Treasury supply is the main focus this week as traders wait on fresh economic data for further clues on the strength of the U.S. economy. Yields tumbled after Friday’s employment report for July showed an unexpected increase in the unemployment rate, while jobs gains also came in below economists’ forecasts.
With no major economic releases this week to drive market direction, the market is largely consolidating above more than one-year yield lows reached on Monday.
“Trying to find out where the exact kind of resistance levels are on the Treasury curve is a work in progress,” said Michael Lorizio, senior fixed income trader at Manulife Investment Management in Boston.
Lorizio expects Wednesday’s sale of 10-year Treasuries to see good demand from investors, though it’s possible that yields will rise before the sale as corporate issuers also come to market.
“You have a lot of issuers who paused on Monday and even maybe held back yesterday just to make sure the coast was clear in terms of how risk assets are going to be received and now are coming to market today,” Lorizio said.
The government saw solid demand for a $58 billion sale of three-year notes on Tuesday. It will also sell $25 billion in 30-year bonds on Thursday.
Yields on interest rate-sensitive two-year notes were last up 2.3 basis points on the day at 4.005%, after going as low as 3.654% on Monday, the lowest since April 2023.
Benchmark 10-year note yields rose 5.5 basis points to 3.943% after reaching 3.667% on Monday, the lowest since June 2023.

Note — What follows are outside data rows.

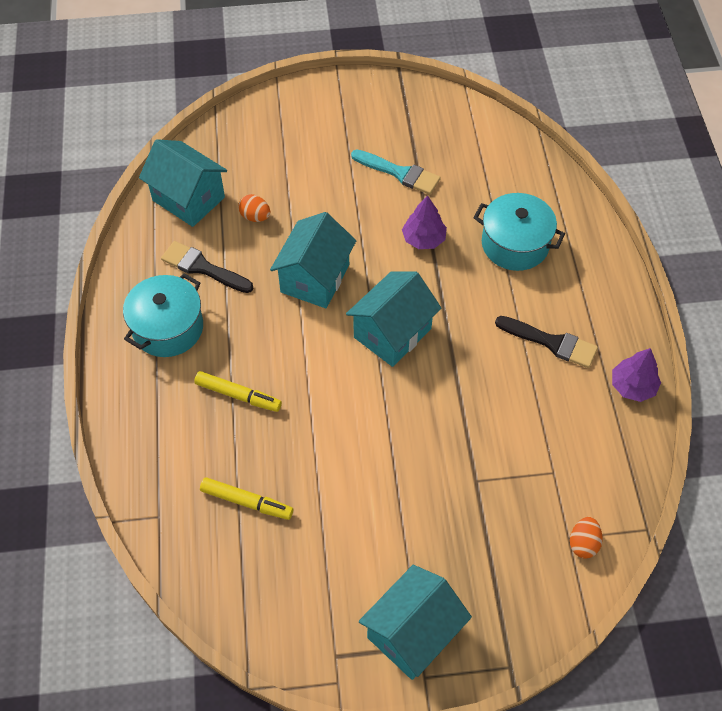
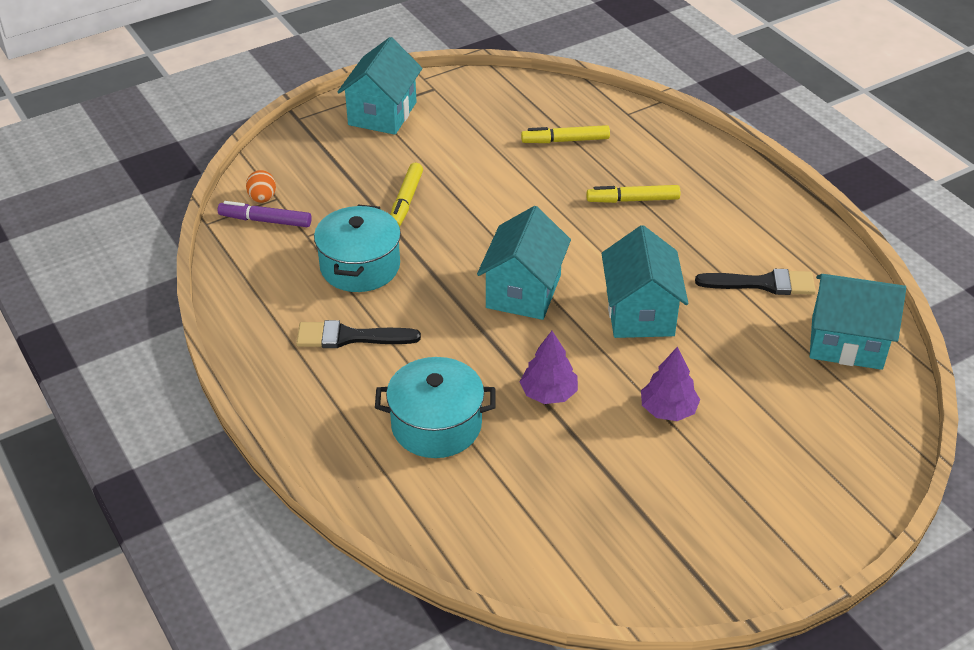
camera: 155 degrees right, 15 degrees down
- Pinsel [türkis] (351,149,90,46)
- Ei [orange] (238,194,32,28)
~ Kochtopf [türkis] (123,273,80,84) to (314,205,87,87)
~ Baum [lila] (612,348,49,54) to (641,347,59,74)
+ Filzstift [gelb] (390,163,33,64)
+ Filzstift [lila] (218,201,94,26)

The gap between two- and 10-year Treasury notes shrank 3 basis points to minus 6.6 basis points. It reached 1.50 basis points on Monday, the first time it has turned positive since July 2022.
Traders expect the Federal Reserve to cut interest rates by 50 basis points at its next policy meeting on Sept. 17-18, but they are also pricing in a 39% chance of a smaller 25 basis point rate reduction, according to the CME Group’s FedWatch Tool.
The odds of an emergency rate cut before the September meeting have fallen as risk markets recover and analysts say concerns about such a move were overblown.
The next major U.S. economic release will be consumer price inflation for July on Aug. 14. Comments by Fed Chair Jerome Powell at the Fed’s Jackson Hole Economic Policy Symposium on Aug. 22-24 may also provide new clues on the path of rate cuts.
Traders are also focused on whether there will be more unwinding of leveraged trades involving the Japanese yen, which has been blamed as a key factor behind recent weakness in international stock markets.
Selling the Japanese currency and buying U.S. assets has been a popular trade in recent years due to the wide interest rate differential between the U.S. and Japan. This trade has come under pressure due to a strong yen rally due to intervention by Japanese authorities and an unexpectedly large rate hike by the Bank of Japan.
Rising geopolitical tensions in the Middle East could also increase demand for U.S. Treasuries.